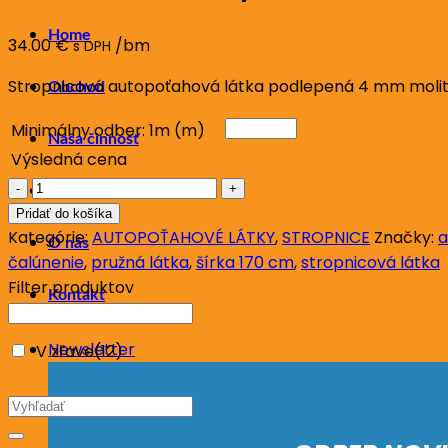
Home
34.00
€
/bm
s DPH
Stropnicová autopoťahová látka podlepená 4 mm molitano
Obchod
Minimálny odber: 1m (m)
Naša činnosť
Výsledná cena
množstvo
Blog
STROPNICA
Pridať do košíka
08,
Kategórie:
AUTOPOŤAHOVÉ LÁTKY
,
STROPNICE
Značky:
a
O nás
Šírka
čalúnenie
,
pružná látka
,
šírka 170 cm
,
stropnicová látka
170
Filter produktov
Kontakt
cm
Newsletter
V zľave
(12)
Hľadať:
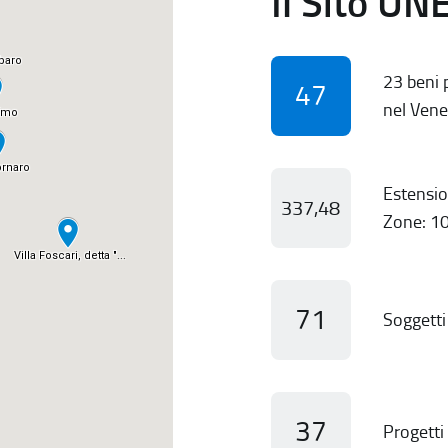
Il Sito UN
23 beni p
47
nel Vene
Estensio
337,48
Zone: 10
71
Soggetti 
37
Progetti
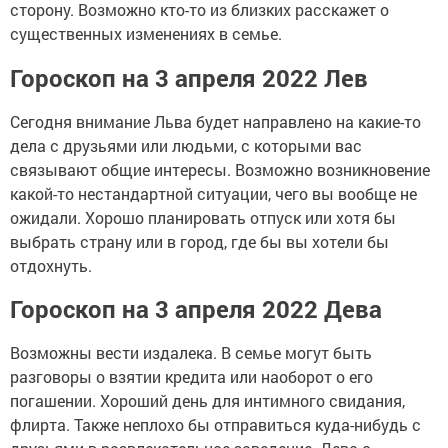
сторону. Возможно кто-то из близких расскажет о
существенных изменениях в семье.
Гороскоп на 3 апреля 2022 Лев
Сегодня внимание Льва будет направлено на какие-то
дела с друзьями или людьми, с которыми вас
связывают общие интересы. Возможно возникновение
какой-то нестандартной ситуации, чего вы вообще не
ожидали. Хорошо планировать отпуск или хотя бы
выбрать страну или в город, где бы вы хотели бы
отдохнуть.
Гороскоп на 3 апреля 2022 Дева
Возможны вести издалека. В семье могут быть
разговоры о взятии кредита или наоборот о его
погашении. Хороший день для интимного свидания,
флирта. Также неплохо бы отправиться куда-нибудь с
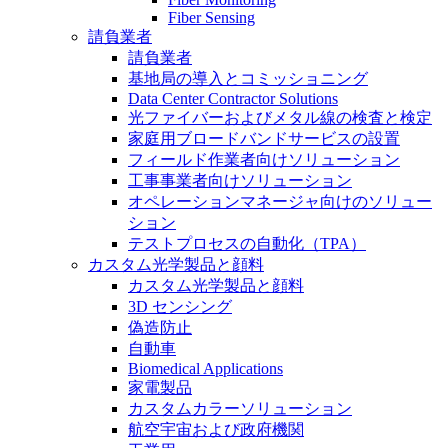
Fiber Sensing
請負業者
請負業者
基地局の導入とコミッショニング
Data Center Contractor Solutions
光ファイバーおよびメタル線の検査と検定
家庭用ブロードバンドサービスの設置
フィールド作業者向けソリューション
工事事業者向けソリューション
オペレーションマネージャ向けのソリュー
ション
テストプロセスの自動化（TPA）
カスタム光学製品と顔料
カスタム光学製品と顔料
3D センシング
偽造防止
自動車
Biomedical Applications
家電製品
カスタムカラーソリューション
航空宇宙および政府機関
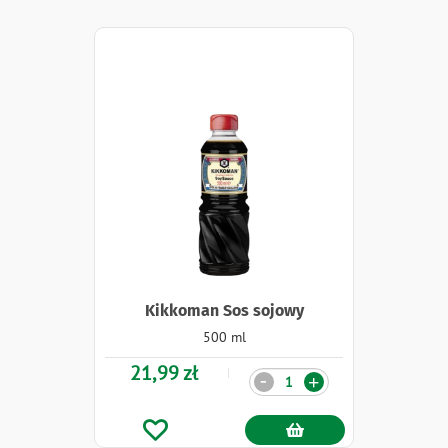
Kikkoman Sos sojowy
500 ml
21,99 zł
Ilość
-
+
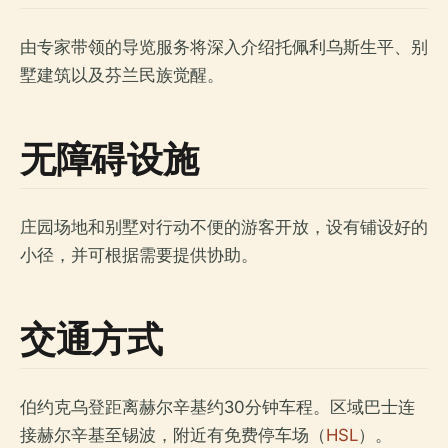
由专家带领的导览服务将深入介绍托佩利乌斯生平、别
墅建筑以及芬兰民族觉醒。
无障碍设施
庄园场地和别墅对行动不便的游客开放，设有铺设好的
小径，并可根据需要提供协助。
交通方式
伯约克乌登距离赫尔辛基约30分钟车程。区域巴士连
接赫尔辛基至锡波，附近有免费停车场（
HSL
）。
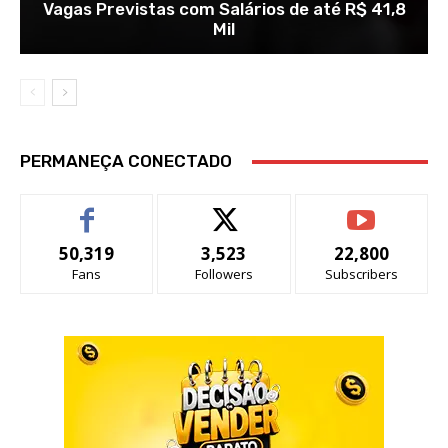
Vagas Previstas com Salários de até R$ 41,8
Mil
PERMANEÇA CONECTADO
50,319
3,523
22,800
Fans
Followers
Subscribers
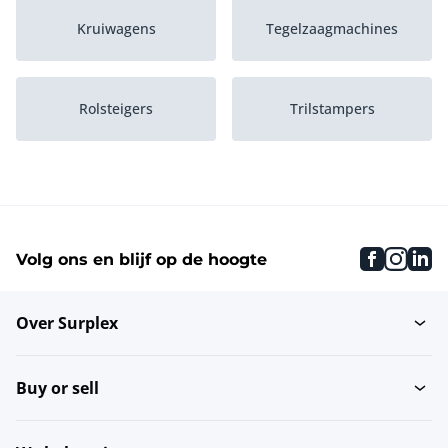
Kruiwagens
Tegelzaagmachines
Rolsteigers
Trilstampers
Betonmixers
Heteluchtkanonnen
faceboo
inst
li
Volg ons en blijf op de hoogte
Rijplaten
Steigerplanken
Over Surplex
Bouwlampen
Krachtstroom kabels
Buy or sell
Ladders en trappen
Heaters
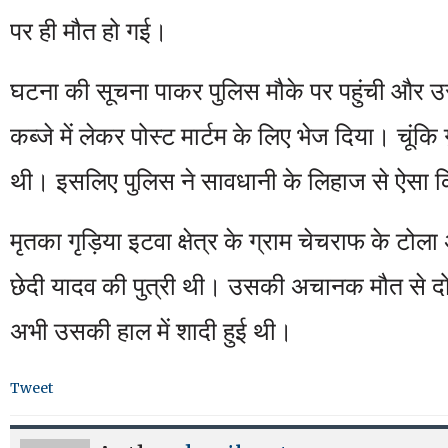
पर ही मौत हो गई।
घटना की सूचना पाकर पुलिस मौके पर पहुंची और उ
कब्जे में लेकर पोस्ट मार्टम के लिए भेज दिया। चूं
थी। इसलिए पुलिस ने सावधानी के लिहाज से ऐसा 
मृतका गृड़िया इटवा क्षेत्र के ग्राम चेचराफ के टोला
छेदी यादव की पुत्री थी। उसकी अचानक मौत से दोनों
अभी उसकी हाल में शादी हुई थी।
Tweet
◇ ◇ ◇ ◇ ◇ ◇ ◇
WHAT YOU ARE ASKED TO DO
Starting with the line that contains "由专家带领的导览服务将深入介绍托佩利乌斯生平、别" and continuing through the end of the items, put the lines into a Markdown table with the columns Row and Line, one row per line, with blank lines and pictures left out.

RESPONSE BELOW
| Row | Line |
|---|---|
| 1 | 由专家带领的导览服务将深入介绍托佩利乌斯生平、别 |
| 2 | 墅建筑以及芬兰民族觉醒。 |
| 3 | 无障碍设施 |
| 4 | 庄园场地和别墅对行动不便的游客开放，设有铺设好的 |
| 5 | 小径，并可根据需要提供协助。 |
| 6 | 交通方式 |
| 7 | 伯约克乌登距离赫尔辛基约30分钟车程。区域巴士连 |
| 8 | 接赫尔辛基至锡波，附近有免费停车场（ |
| 9 | HSL |
| 10 | ）。 |
| 11 | Vagas Previstas com Salários de até R$ 41,8 |
| 12 | Mil |
| 13 | PERMANEÇA CONECTADO |
| 14 | 50,319 |
| 15 | 3,523 |
| 16 | 22,800 |
| 17 | Fans |
| 18 | Followers |
| 19 | Subscribers |
| 20 | Kruiwagens |
| 21 | Tegelzaagmachines |
| 22 | Rolsteigers |
| 23 | Trilstampers |
| 24 | Betonmixers |
| 25 | Heteluchtkanonnen |
| 26 | faceboo |
| 27 | inst |
| 28 | li |
| 29 | Volg ons en blijf op de hoogte |
| 30 | Rijplaten |
| 31 | Steigerplanken |
| 32 | Over Surplex |
| 33 | Bouwlampen |
| 34 | Krachtstroom kabels |
| 35 | Buy or sell |
| 36 | Ladders en trappen |
| 37 | Heaters |
| 38 | पर ही मौत हो गई। |
| 39 | घटना की सूचना पाकर पुलिस मौके पर पहुंची और उ |
| 40 | कब्जे में लेकर पोस्ट मार्टम के लिए भेज दिया। चूं |
| 41 | थी। इसलिए पुलिस ने सावधानी के लिहाज से ऐसा  |
| 42 | मृतका गृड़िया इटवा क्षेत्र के ग्राम चेचराफ के टोला |
| 43 | छेदी यादव की पुत्री थी। उसकी अचानक मौत से दोनों |
| 44 | अभी उसकी हाल में शादी हुई थी। |
| 45 | Tweet |